A MINHA VERDADEIRA LUZ
William Contraponto (William Gogolenko Risther)
Ao longo da minha vida, procurei construir minhas convicções por meio da reflexão, da dúvida e do conhecimento. Não encontrei nas crenças religiosas o fundamento para compreender a existência ou orientar minhas escolhas. Foi só pensando por conta própria que defini meus valores, minhas críticas e minha forma de estar no mundo. Por isso, considero importante deixar registrada uma vontade que expressa aquilo em que acredito.
Se um dia o pensar me fugir na névoa dos dias e minha consciência já não puder responder por mim, peço que ninguém busque explicações ou tratamentos baseados em crenças religiosas. Não desejo que rezas, rituais ou interpretações espirituais ocupem o lugar das decisões que tomei enquanto estava plenamente consciente. Quero que minha trajetória intelectual e filosófica seja respeitada até o fim, da mesma maneira que respeito aqueles que escolhem viver guiados pela fé.

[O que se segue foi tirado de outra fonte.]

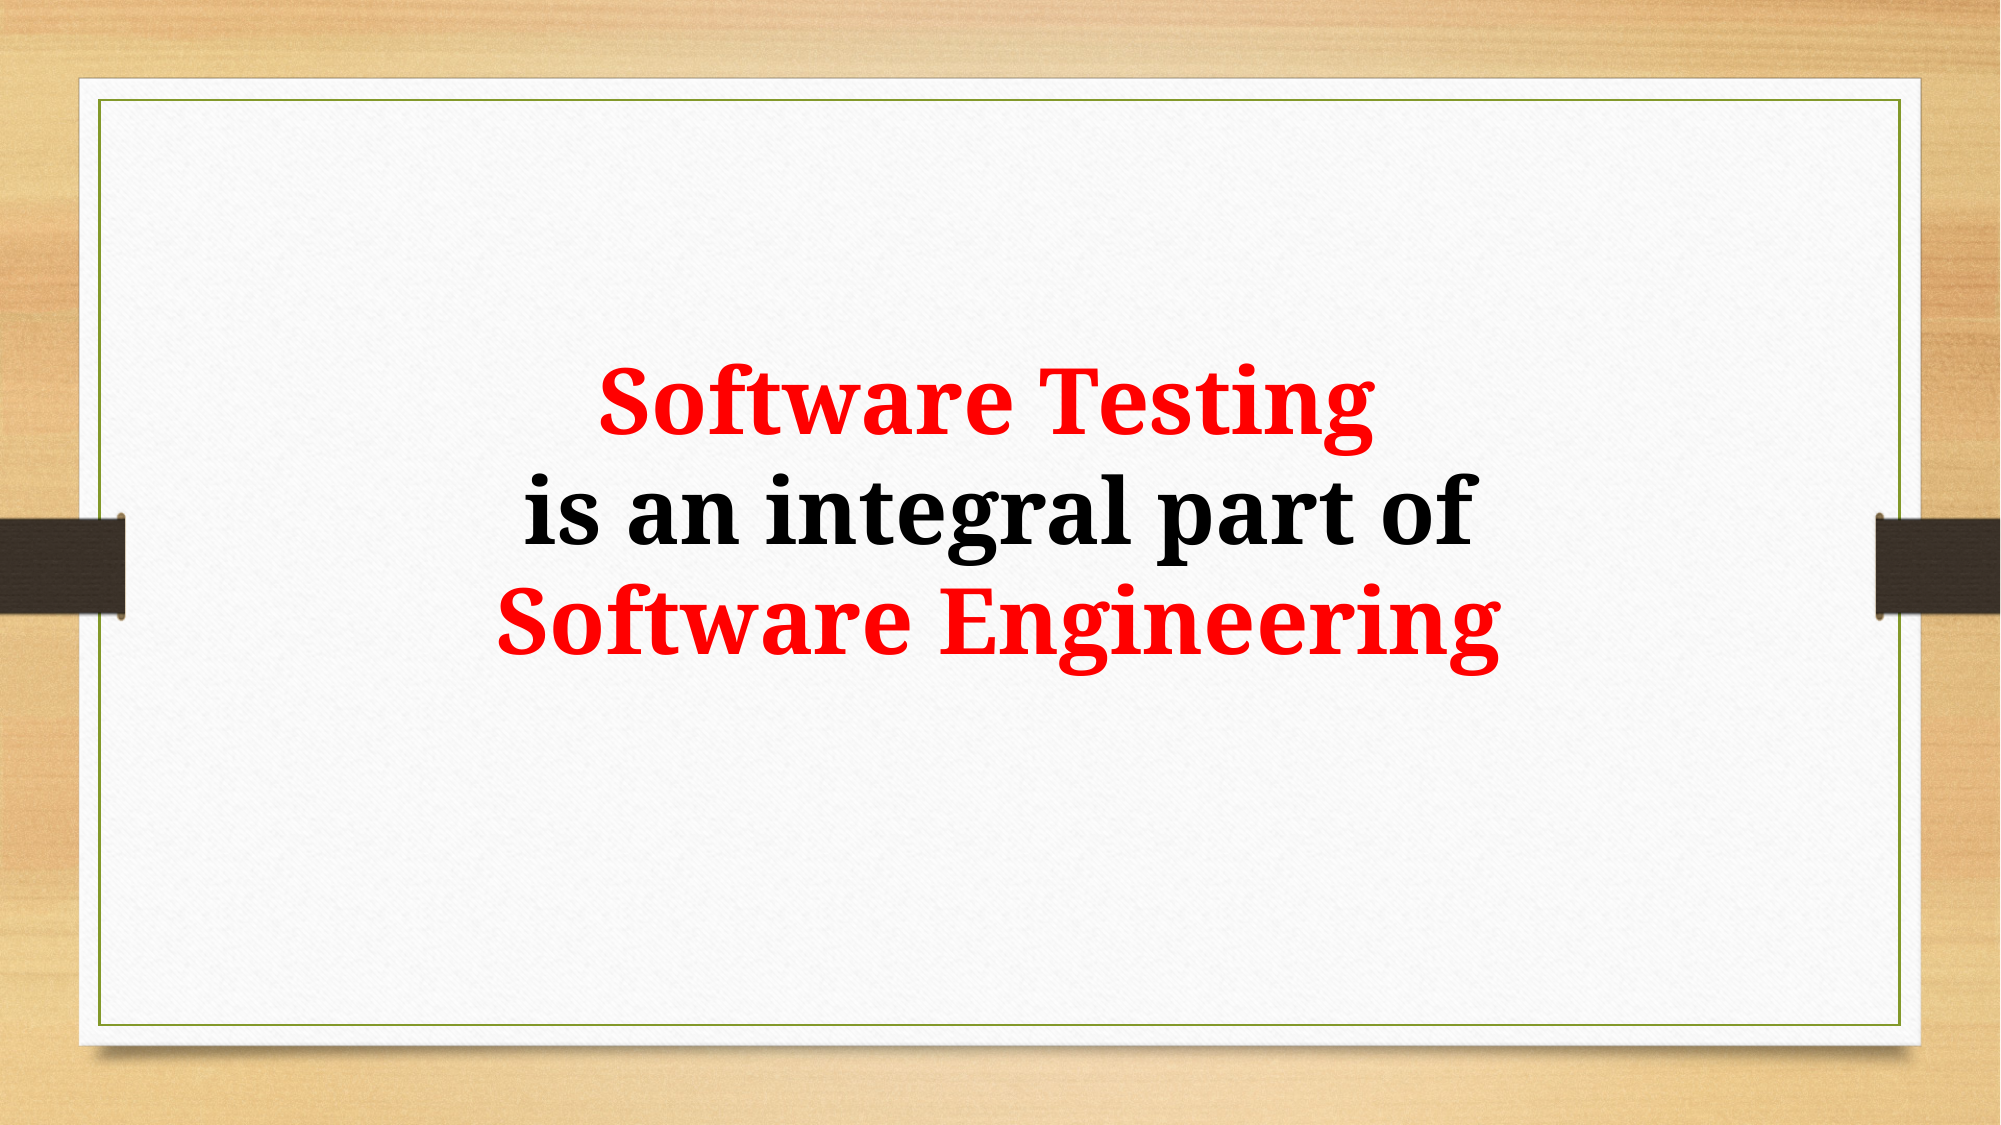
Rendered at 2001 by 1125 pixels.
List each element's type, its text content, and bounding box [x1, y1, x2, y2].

picture [0, 0, 2001, 1125]
text_box Software Testing is an integral part of Software Engineering [141, 285, 1834, 830]
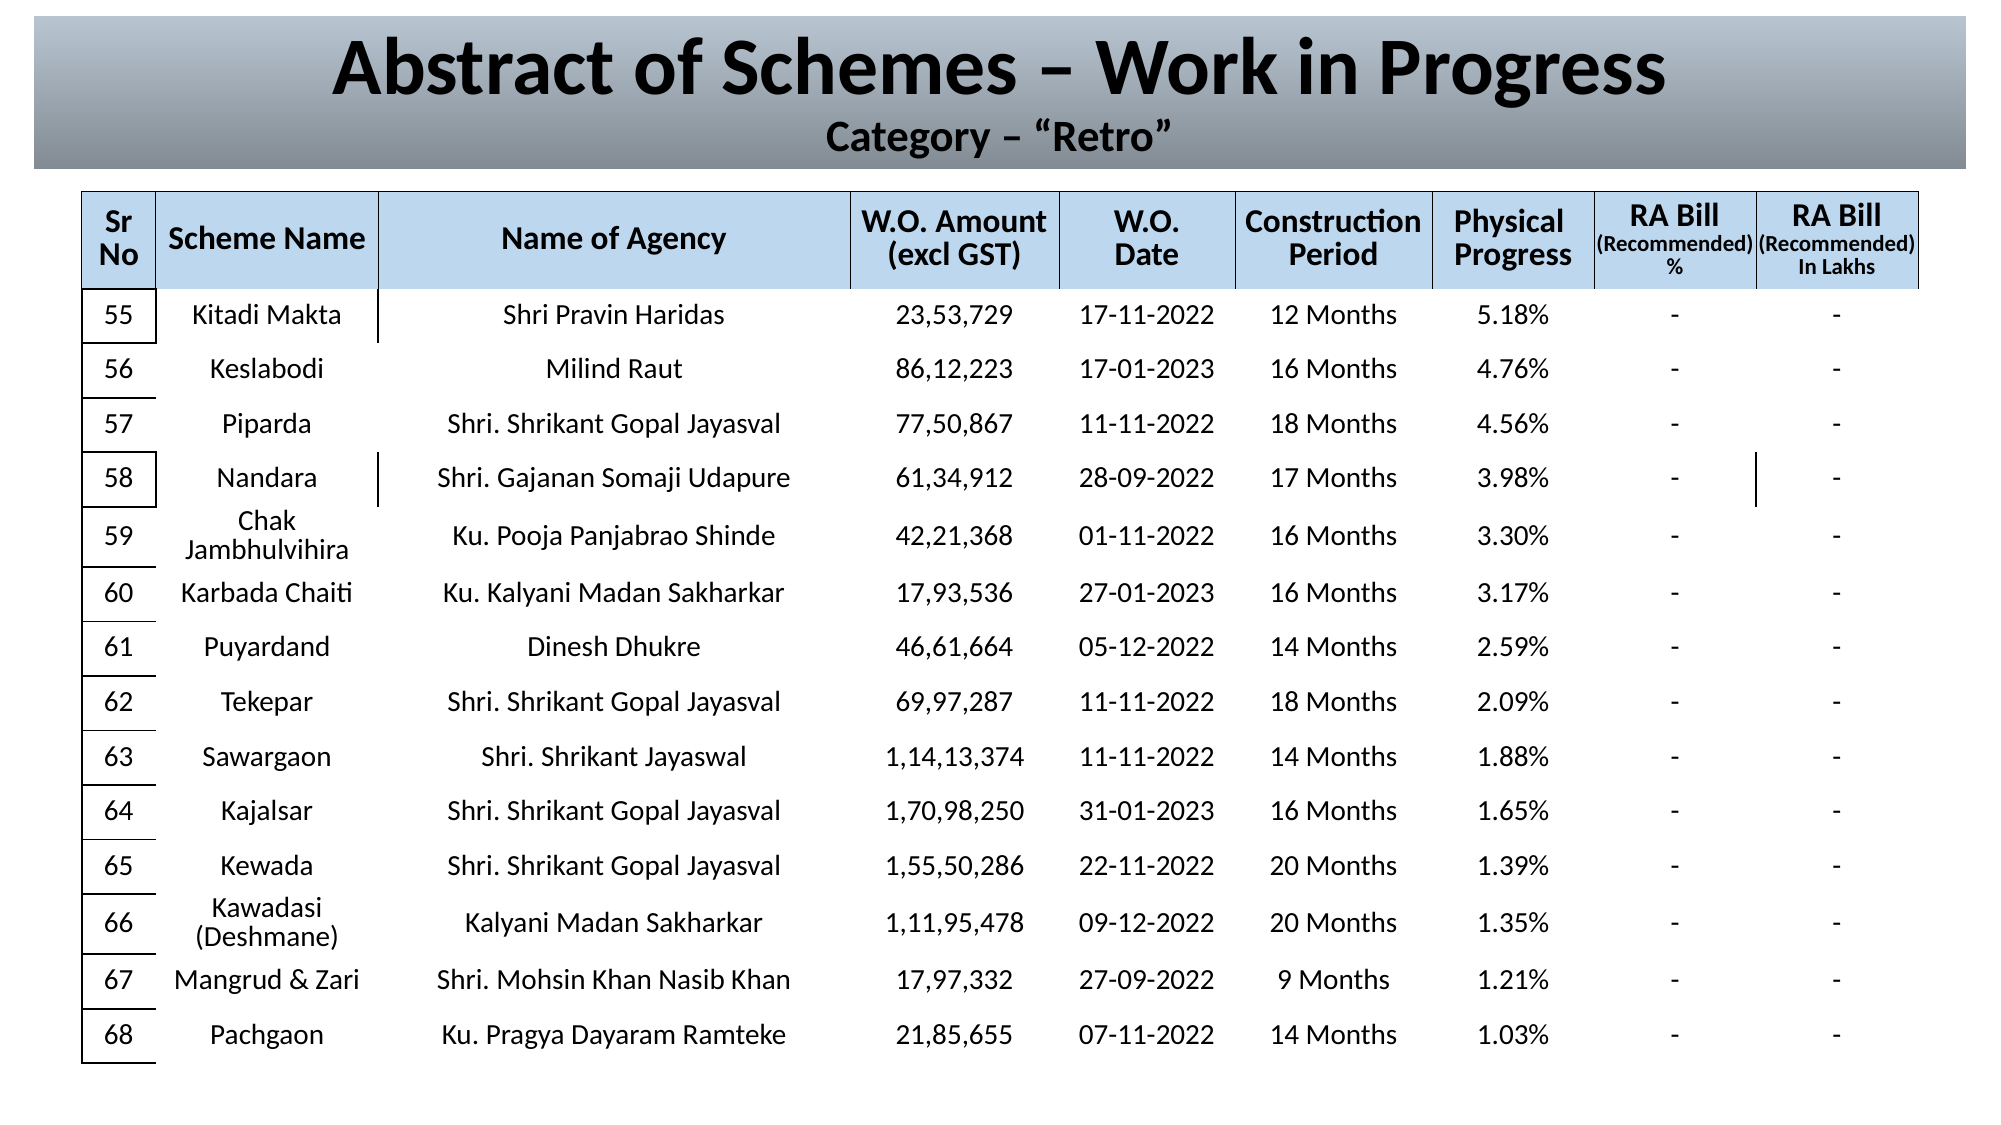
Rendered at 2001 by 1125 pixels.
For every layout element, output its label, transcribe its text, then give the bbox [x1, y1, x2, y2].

table_header Kitadi Makta [157, 289, 377, 343]
table_header W.O. Amount (excl GST) [851, 192, 1059, 289]
table_cell 16 Months [1235, 507, 1432, 567]
table_header Construction Period [1236, 192, 1432, 289]
table_cell 63 [83, 731, 156, 784]
table_header Scheme Name [156, 192, 378, 289]
table_cell Kajalsar [156, 785, 378, 840]
table_cell 27-09-2022 [1059, 954, 1235, 1009]
table_cell - [1594, 954, 1756, 1009]
table_cell - [1594, 1009, 1756, 1063]
table_cell 86,12,223 [850, 343, 1059, 398]
table_cell Sawargaon [156, 731, 378, 785]
table_cell 59 [83, 508, 156, 566]
table_cell Nandara [157, 452, 377, 507]
table_cell Piparda [156, 398, 378, 452]
table_cell 1,14,13,374 [850, 731, 1059, 785]
table_cell 17,97,332 [850, 954, 1059, 1009]
table_cell 61,34,912 [850, 452, 1059, 507]
table_cell 14 Months [1235, 731, 1432, 785]
table_cell 69,97,287 [850, 676, 1059, 731]
table_cell 14 Months [1235, 1009, 1432, 1063]
table_cell 07-11-2022 [1059, 1009, 1235, 1063]
table_cell Mangrud & Zari [156, 954, 378, 1009]
table_cell 11-11-2022 [1059, 398, 1235, 452]
table_cell - [1756, 954, 1918, 1009]
table_cell - [1594, 398, 1756, 452]
table_cell 1.21% [1432, 954, 1594, 1009]
table_cell Milind Raut [378, 343, 850, 398]
table_cell 16 Months [1235, 567, 1432, 621]
table_cell - [1594, 567, 1756, 621]
table_cell - [1594, 731, 1756, 785]
table_cell Shri. Shrikant Gopal Jayasval [378, 840, 850, 894]
table_cell Dinesh Dhukre [378, 621, 850, 676]
table_cell 64 [83, 786, 156, 839]
table_cell Shri. Mohsin Khan Nasib Khan [378, 954, 850, 1009]
table_cell - [1756, 1009, 1918, 1063]
table_header Shri Pravin Haridas [379, 289, 850, 343]
table_header 5.18% [1432, 289, 1594, 343]
table_cell 3.17% [1432, 567, 1594, 621]
table_cell 09-12-2022 [1059, 894, 1235, 954]
table_cell 1.03% [1432, 1009, 1594, 1063]
table_cell 16 Months [1235, 343, 1432, 398]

Peço que me amparem com a ciência, com o conhecimento e com o cuidado humano. Confio no trabalho dos profissionais da saúde, na ética, na pesquisa e no compromisso de aliviar o sofrimento por meio das melhores evidências disponíveis. Também espero que o afeto daqueles que estiverem ao meu lado seja suficiente para oferecer conforto, sem a necessidade de recorrer a crenças que nunca fizeram parte da minha maneira de compreender a realidade.
Não escrevo estas palavras por rejeição às pessoas religiosas, mas por fidelidade àquilo que sou. Sempre defendi que cada indivíduo deve ser livre para acreditar ou para não acreditar. Da mesma forma que nunca desejei impor minhas convicções a ninguém, peço que as convicções de outras pessoas não sejam impostas a mim quando eu já não puder expressar minha própria vontade.
Se minha consciência vacilar e minha voz se calar, que permaneça viva a decisão que tomei enquanto ainda podia pensar com clareza. Que minha dignidade seja preservada, que minha autonomia seja respeitada e que minha história não seja reescrita pela ausência da minha lucidez. Se algo deve permanecer de mim, que seja o compromisso que sempre assumi com a liberdade de pensamento e com o direito de viver — e de ser cuidado — em coerência com aquilo que escolhi acreditar.